Get a summary of the stats (mean, var, std_err, iac) for a collection of samples.

Parameters:

Name	Type	Description	Default
`samples`	`np.ndarray`	samples of shape (N, M) where N is num-samples-per-chain and M is num-chains.	required

Returns:

Type	Description
`dictionary`	a summary of the statistics, with keys "average", "variance", "std_err", and "integrated_autocorrelation"

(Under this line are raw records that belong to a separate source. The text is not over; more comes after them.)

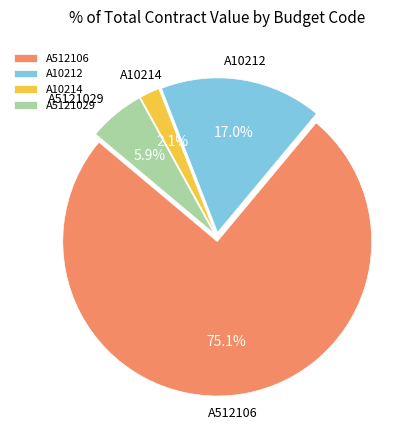

Which slice is the smallest?

A10214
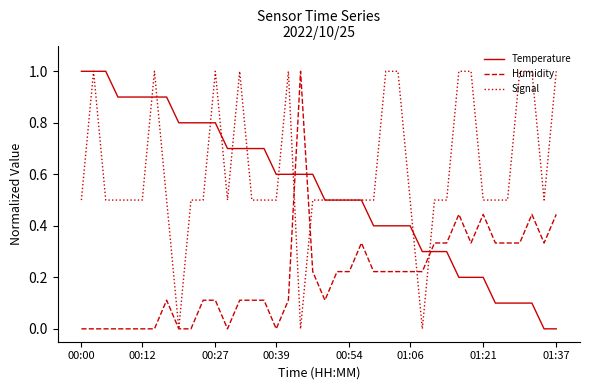

What is the average value of the Temperature series?

0.5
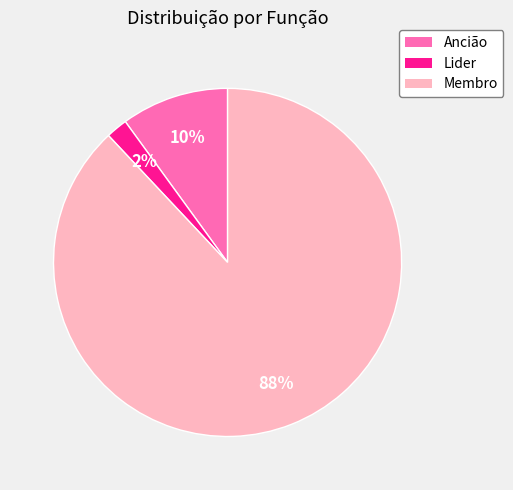

What percentage is the Membro slice, to the nearest percent?

88%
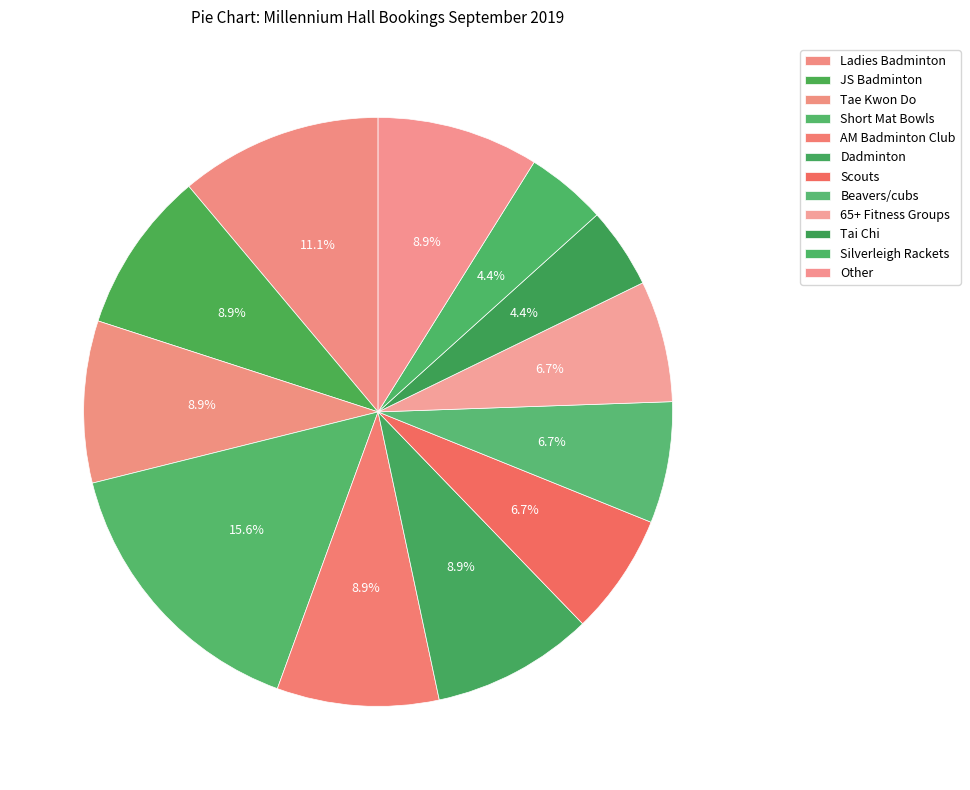

What percentage is the Other slice, to the nearest percent?

9%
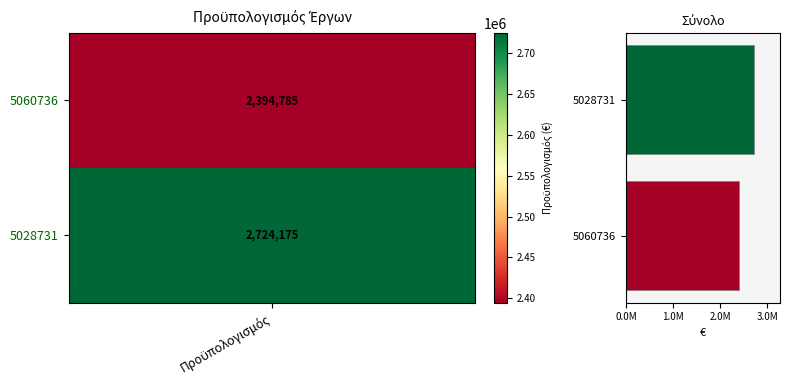

Are the bars horizontal?

Yes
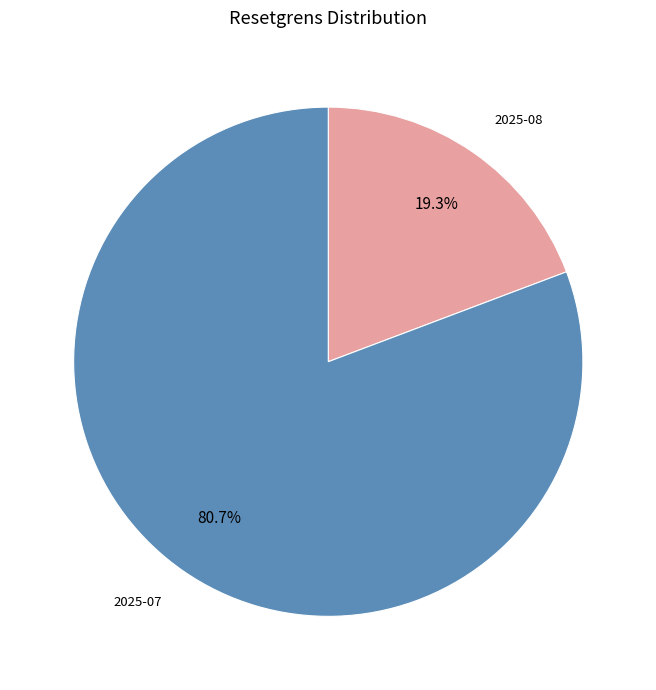

Is there any slice that represents more than half of the pie?

Yes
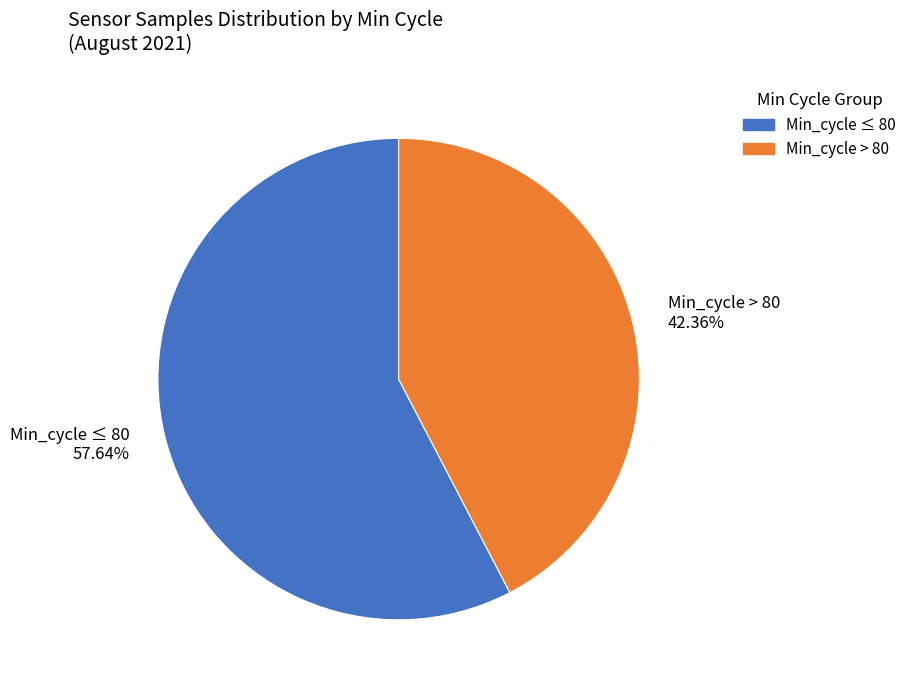

To the nearest percent, what is the average slice percentage?

50%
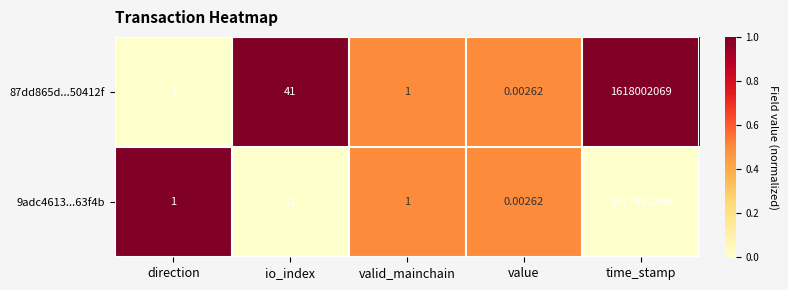

Which label corresponds to the smallest value in the chart?

direction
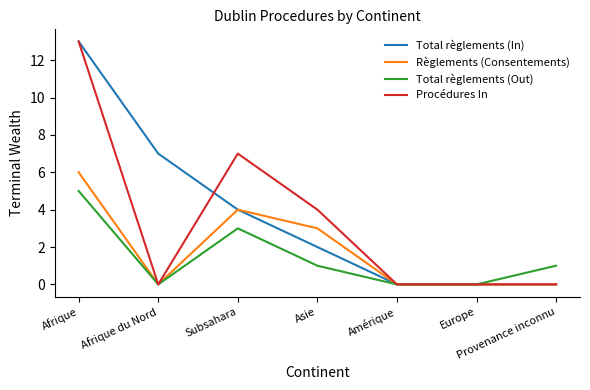

Which label corresponds to the largest value in the chart?

Afrique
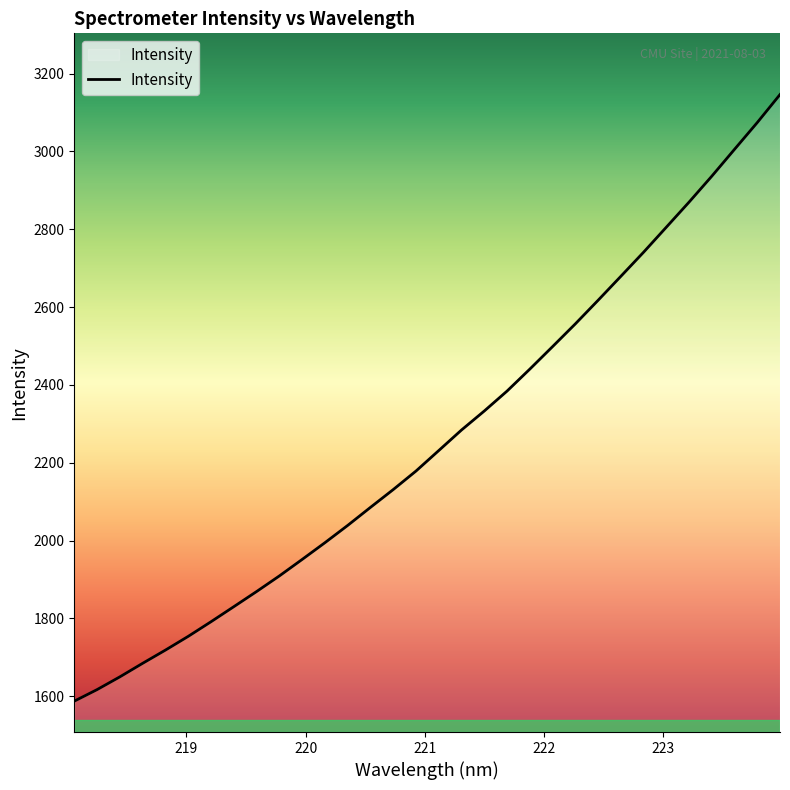

What is the minimum value shown in the chart?

1587.6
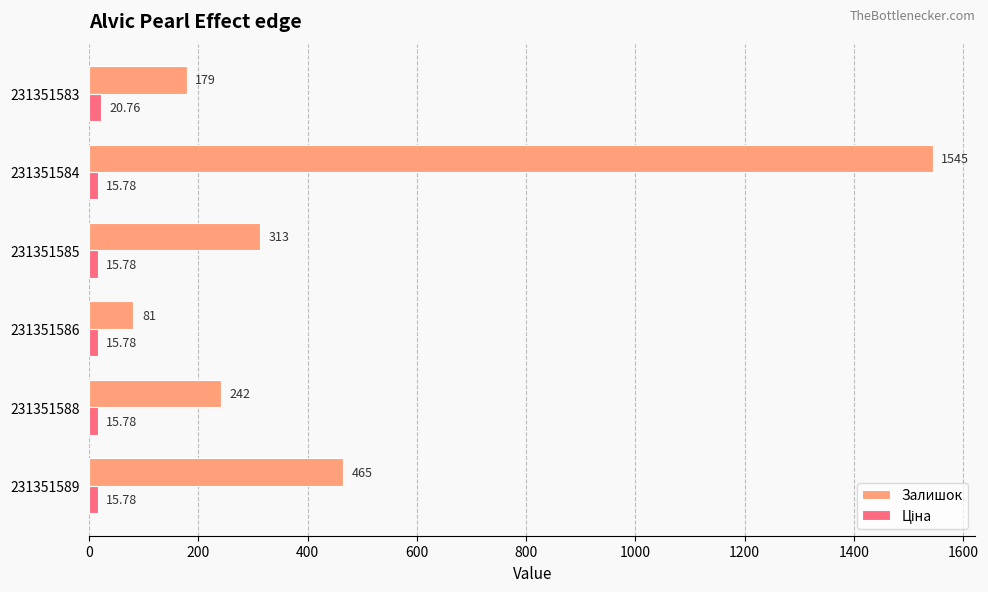

What is the average value of the Залишок series?

470.8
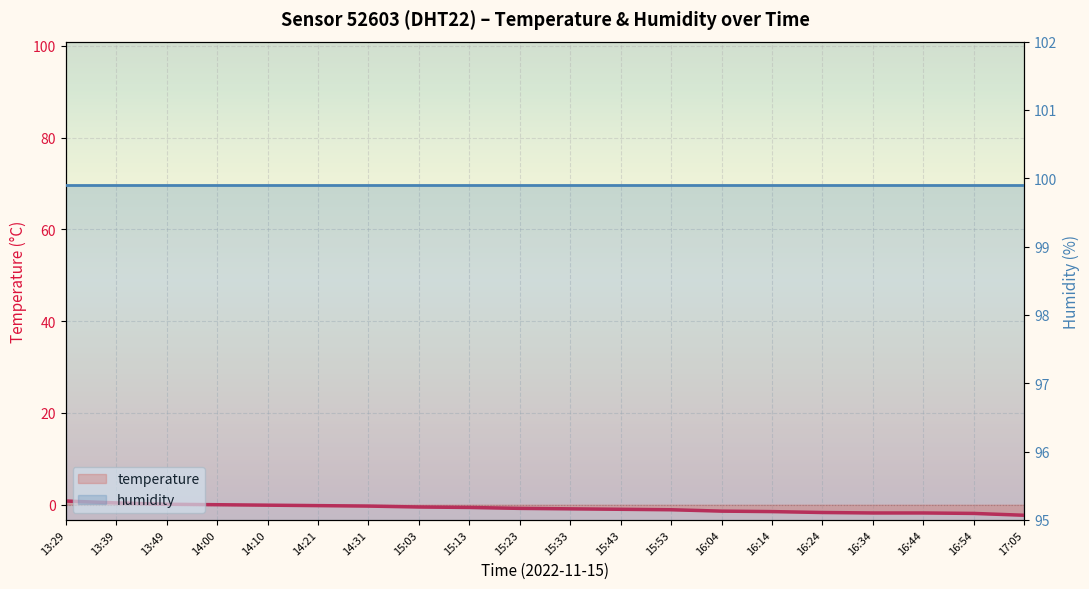

True or false: the data shows -1.9 at 16:54.

True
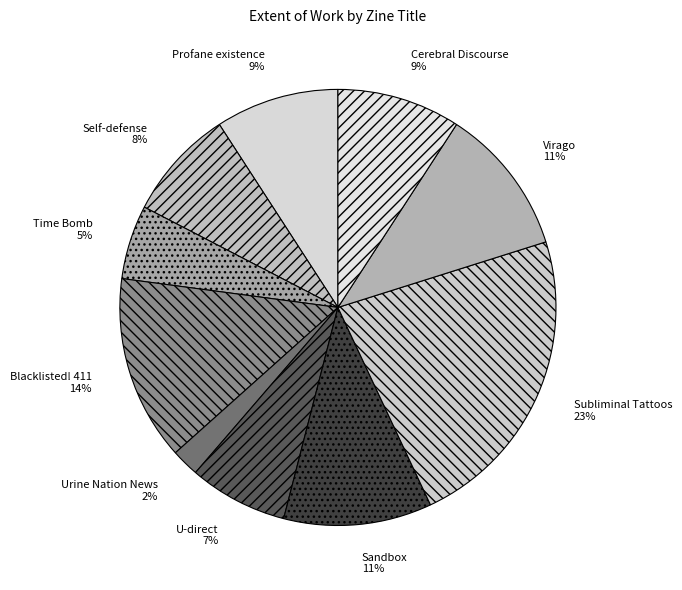

To the nearest percent, what is the average slice percentage?

10%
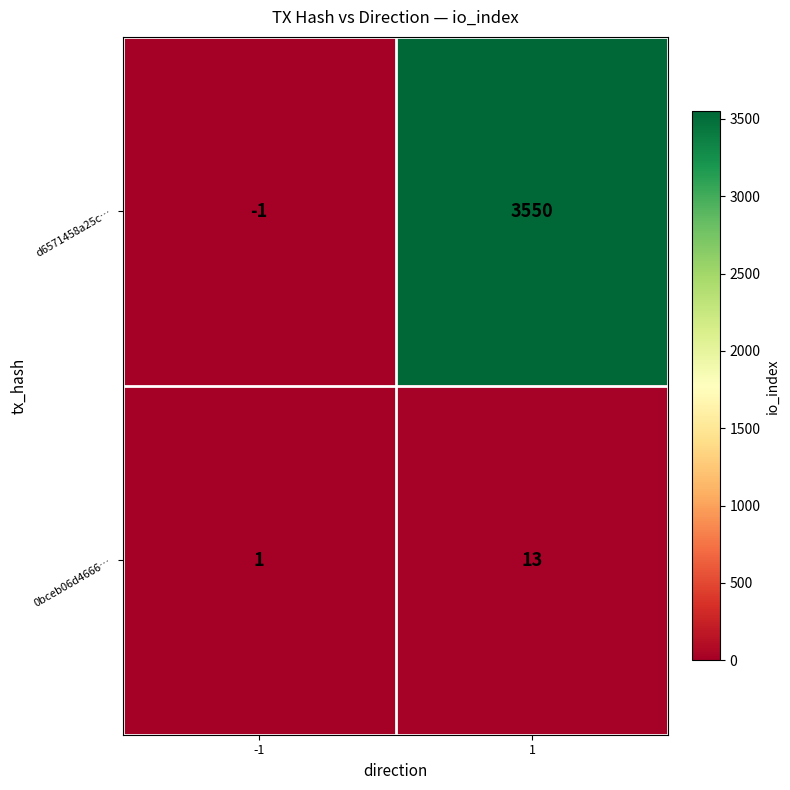

Reading left to right, what are all the values shown in this chart?

d6571458a25c…: -1=-1	1=3550
0bceb06d4666…: -1=1	1=13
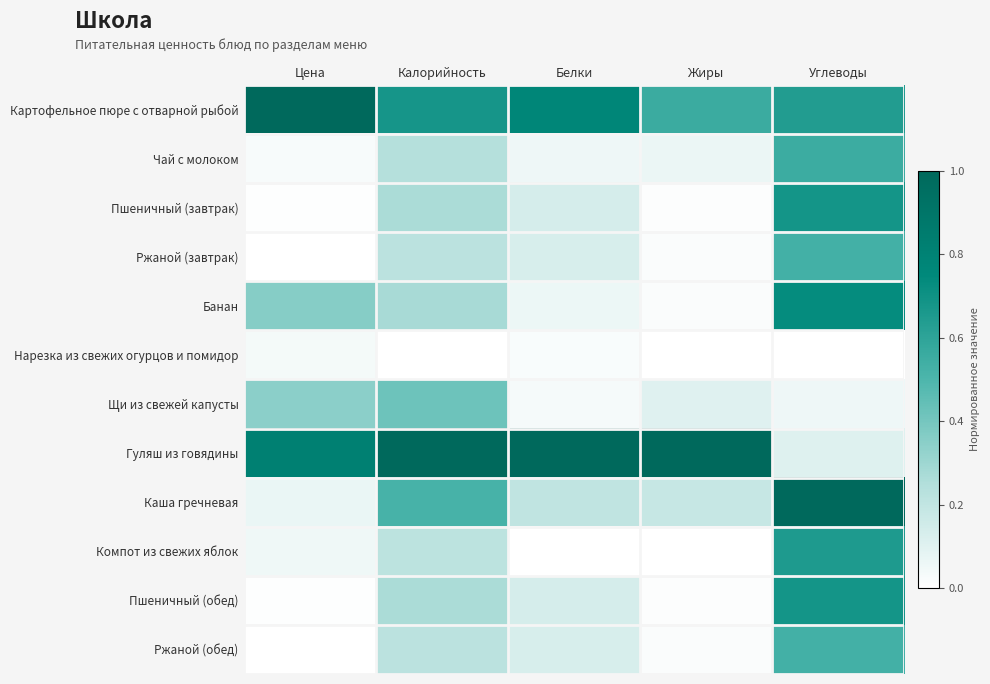

At how many categories does at least one series exceed 0?

5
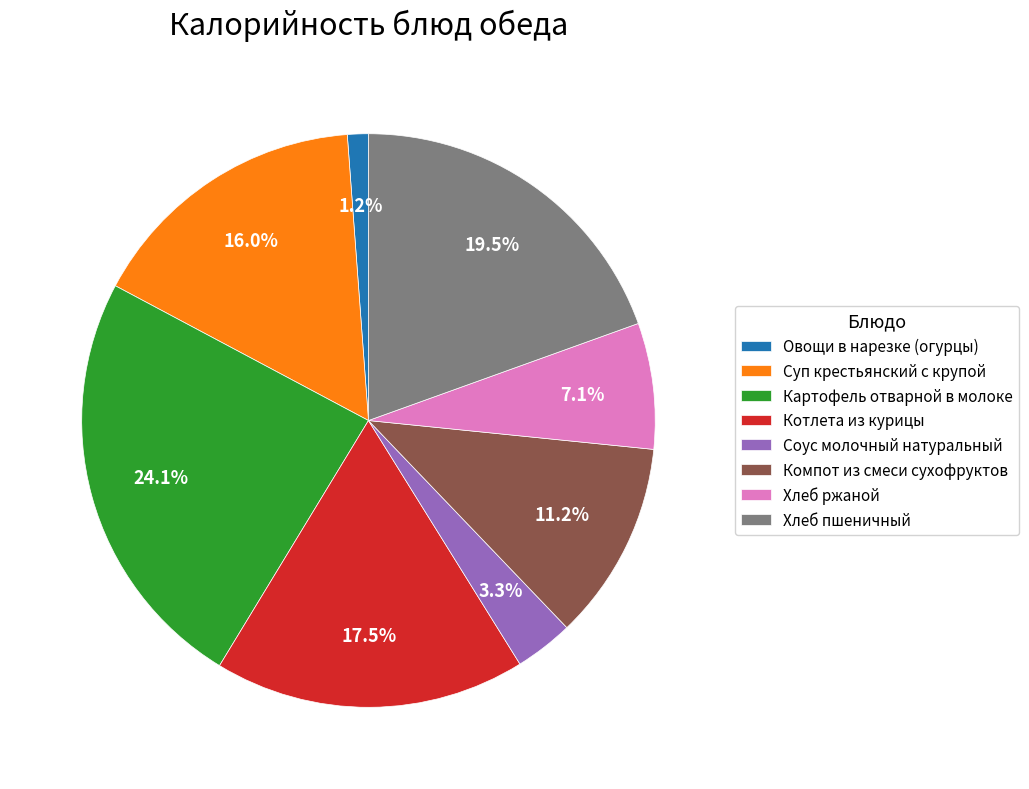

Rank the categories by value from lowest to highest.

Овощи в нарезке (огурцы), Соус молочный натуральный, Хлеб ржаной, Компот из смеси сухофруктов, Суп крестьянский с крупой, Котлета из курицы, Хлеб пшеничный, Картофель отварной в молоке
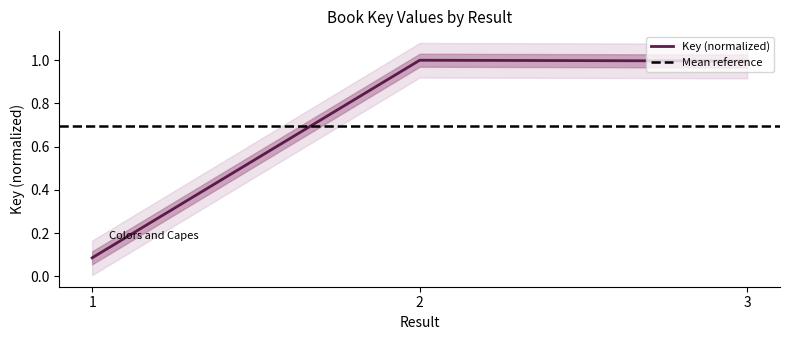

Where is the data nearest to the value 0?

1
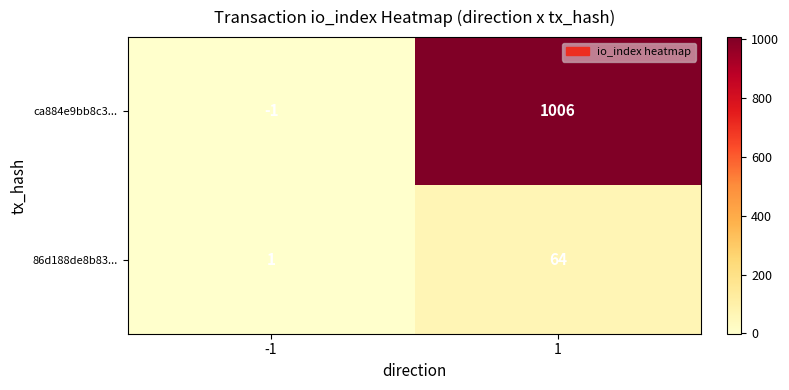

Reading left to right, list all the values displayed in this chart.

ca884e9bb8c3...: -1=-1	1=1006
86d188de8b83...: -1=1	1=64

Source code in vmcnet/mcmc/statistics.py

def get_stats_summary(samples: np.ndarray) -> Dict[str, np.float32]:
    """Get a summary of the stats (mean, var, std_err, iac) for a collection of samples.

    Args:
        samples (np.ndarray): samples of shape (N, M) where N is num-samples-per-chain
            and M is num-chains.

    Returns:
        dictionary: a summary of the statistics, with keys "average", "variance",
        "std_err", and "integrated_autocorrelation"
    """
    # Nested mean may be more numerically stable than single mean
    average = np.mean(np.mean(samples, axis=-1), axis=-1)
    autocorr_curve, variance = multi_chain_autocorr_and_variance(samples)
    iac = tau(autocorr_curve)
    std_err = np.sqrt(iac * variance / np.size(samples))
    eval_statistics = {
        "average": average,
        "variance": variance,
        "std_err": std_err,
        "integrated_autocorrelation": iac,
    }

    return eval_statistics